*** Data records ***

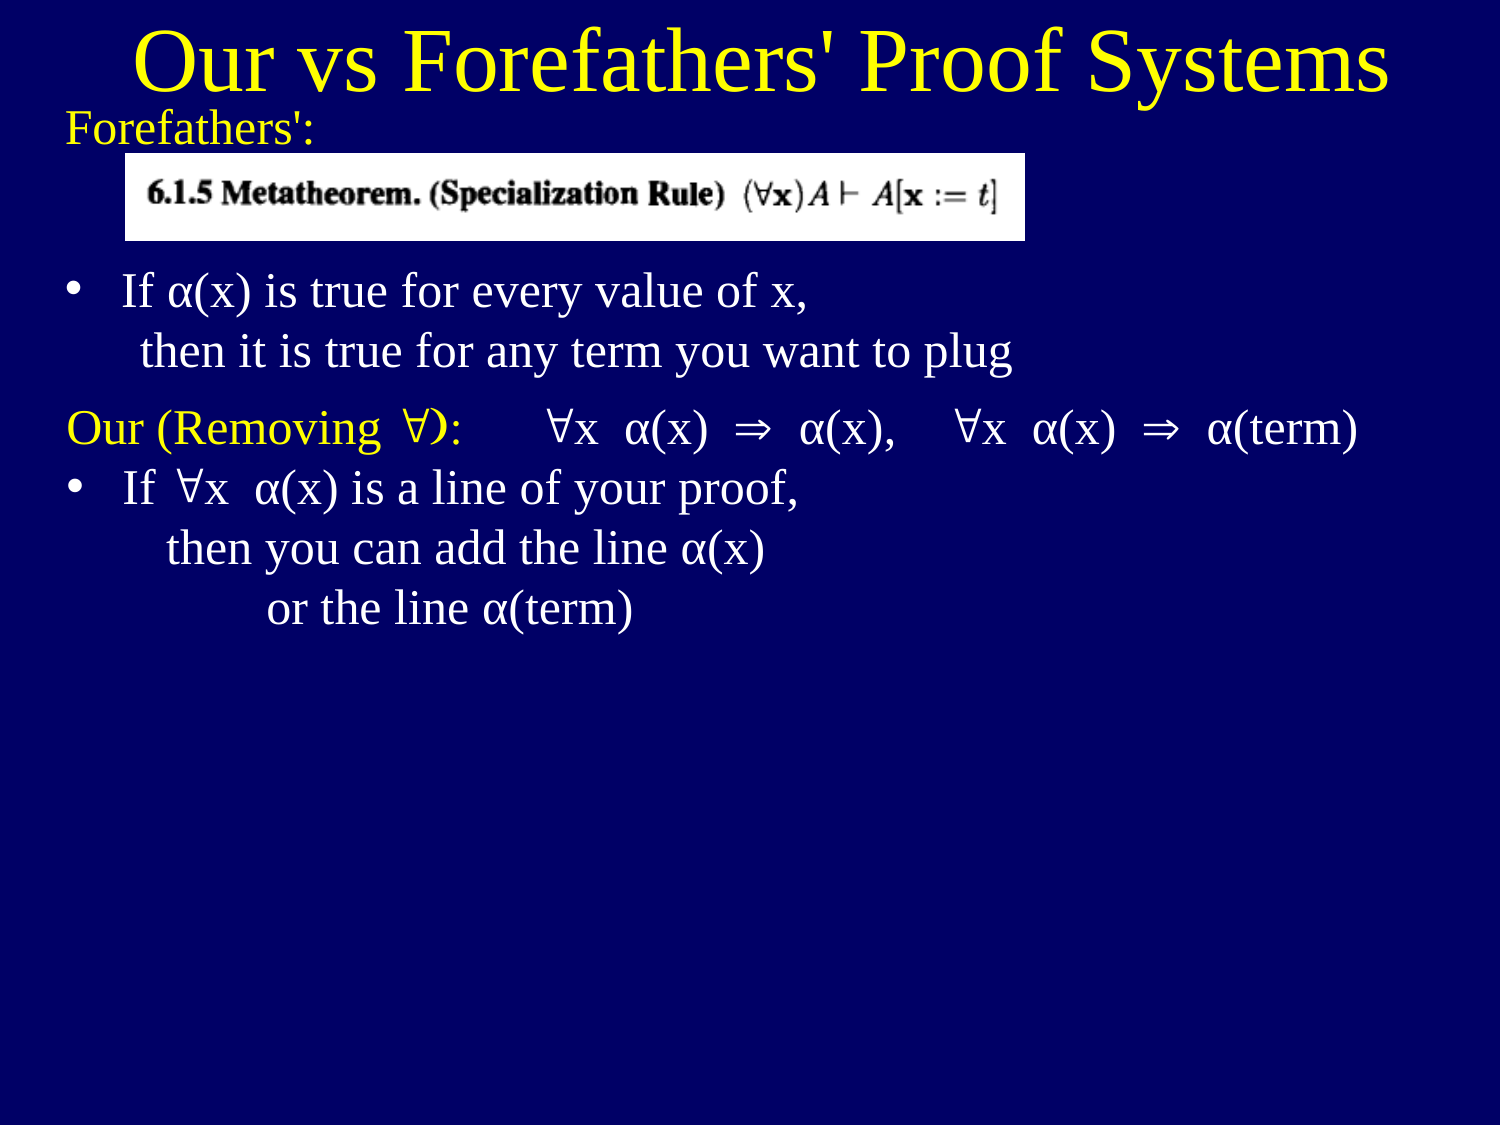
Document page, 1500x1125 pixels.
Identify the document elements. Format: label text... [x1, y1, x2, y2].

text_box Our (Removing "): "x α(x)  α(x), "x α(x)  α(term) If "x α(x) is a line of your proof, then you can add the line α(x) or the line α(term) [51, 387, 1463, 643]
text_box Forefathers': [50, 87, 1500, 163]
text_box Our vs Forefathers' Proof Systems [49, 0, 1475, 181]
text_box If α(x) is true for every value of x, then it is true for any term you want to plug [50, 249, 1500, 385]
picture [124, 153, 1026, 241]
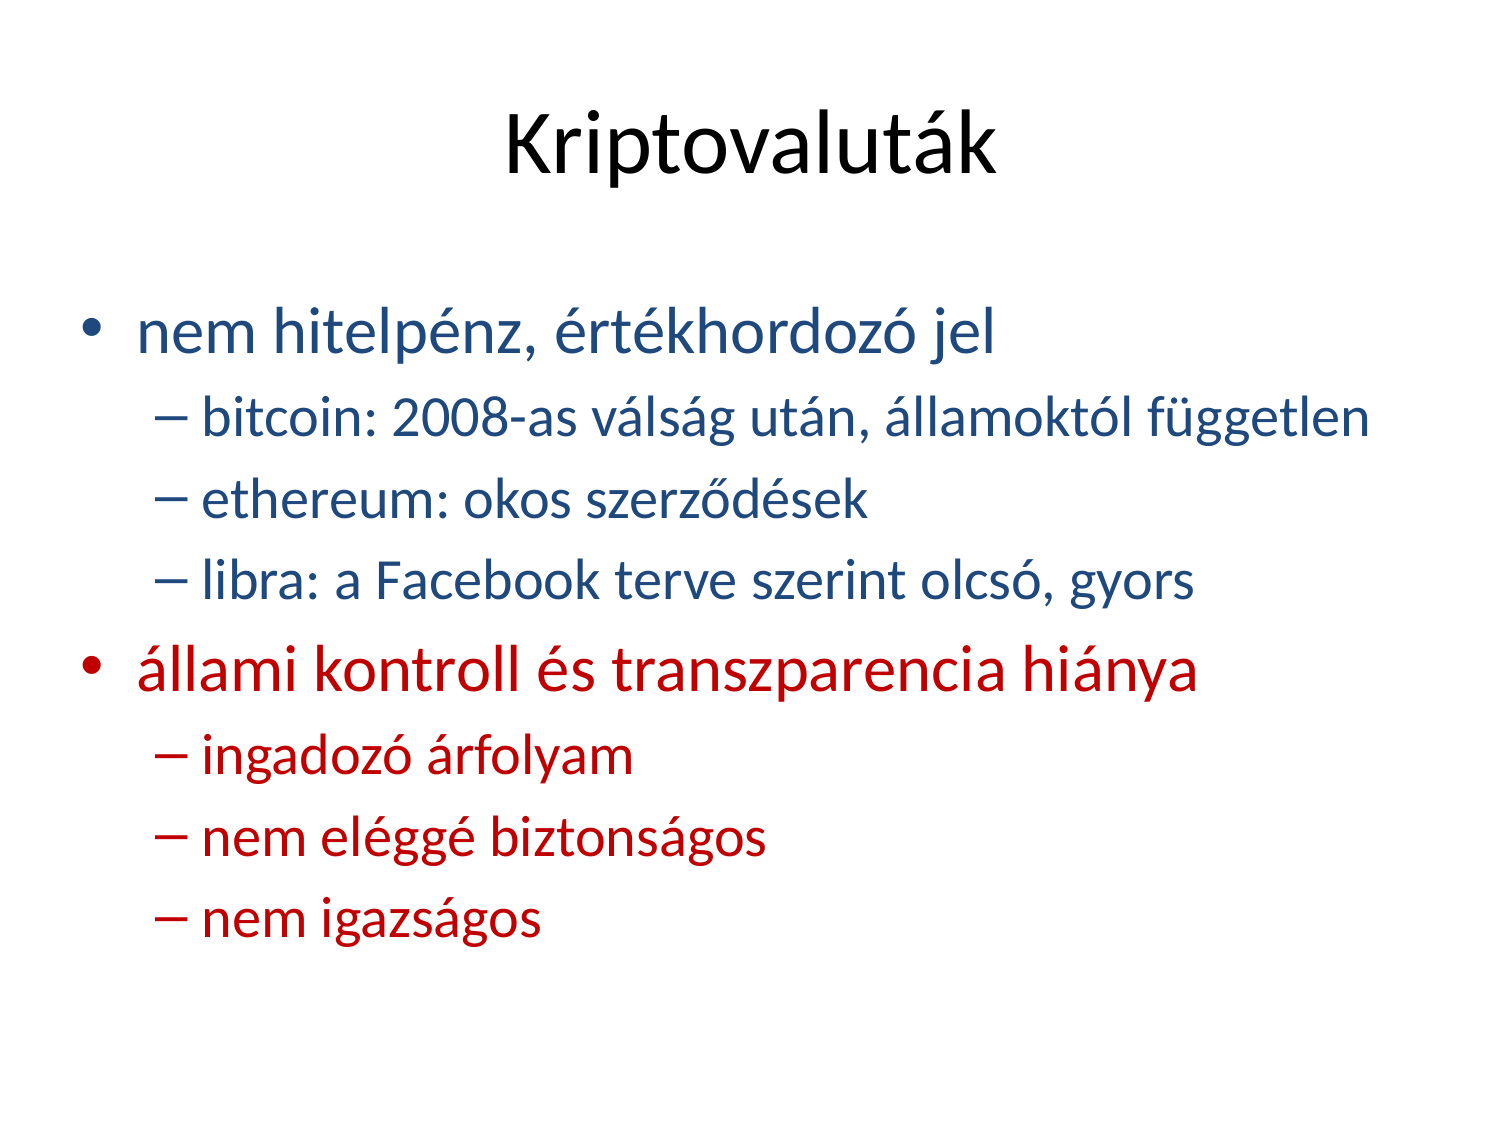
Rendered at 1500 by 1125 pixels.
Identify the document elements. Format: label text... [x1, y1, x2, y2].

list nem hitelpénz, értékhordozó jel bitcoin: 2008-as válság után, államoktól független ethereum: okos szerződések libra: a Facebook terve szerint olcsó, gyors állami kontroll és transzparencia hiánya ingadozó árfolyam nem eléggé biztonságos nem igazságos [64, 278, 1447, 1125]
title Kriptovaluták [76, 42, 1427, 232]
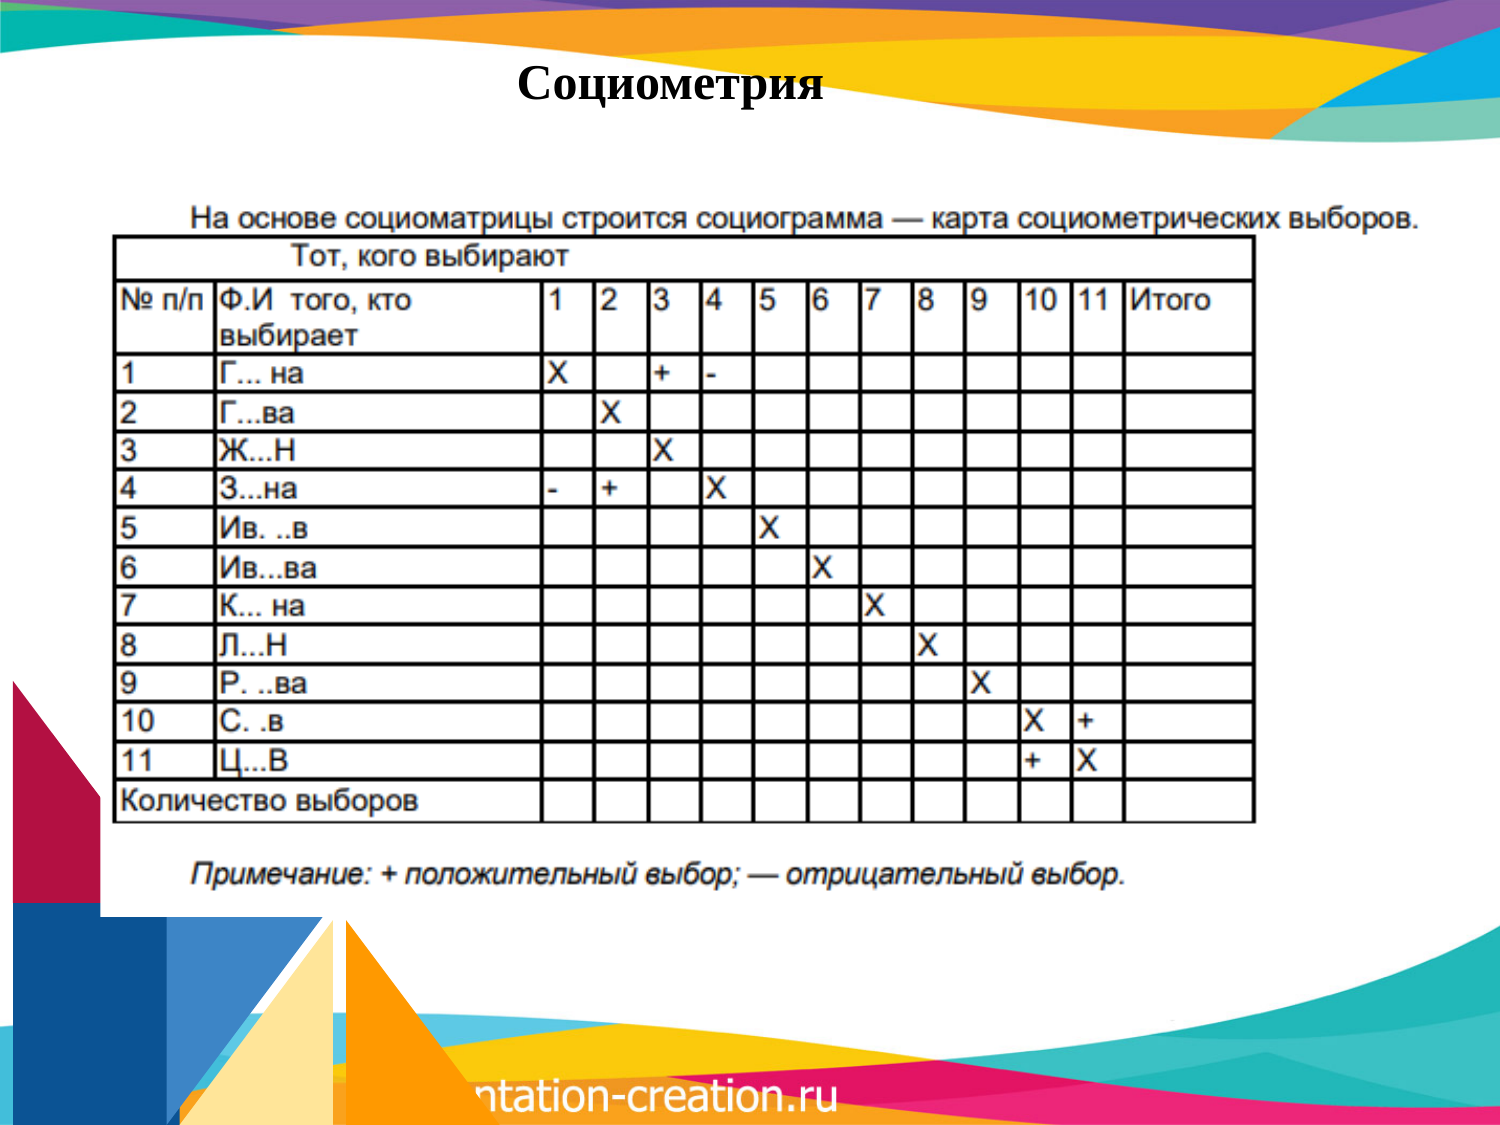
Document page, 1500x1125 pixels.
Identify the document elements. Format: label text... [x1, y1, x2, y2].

***

Requirement: Your copy should run from the line that has "Rendered at 1500 by 1125 pixels." through the last line above, exactly, with both ends in and pictures out.

Finished task:
Rendered at 1500 by 1125 pixels.
Identify the document elements. Format: label text... [x1, y1, x2, y2].

list nem hitelpénz, értékhordozó jel bitcoin: 2008-as válság után, államoktól független ethereum: okos szerződések libra: a Facebook terve szerint olcsó, gyors állami kontroll és transzparencia hiánya ingadozó árfolyam nem eléggé biztonságos nem igazságos [64, 278, 1447, 1125]
title Kriptovaluták [76, 42, 1427, 232]
Document page, 1500x1125 pixels.
Identify the document elements. Format: label text... [x1, y1, x2, y2].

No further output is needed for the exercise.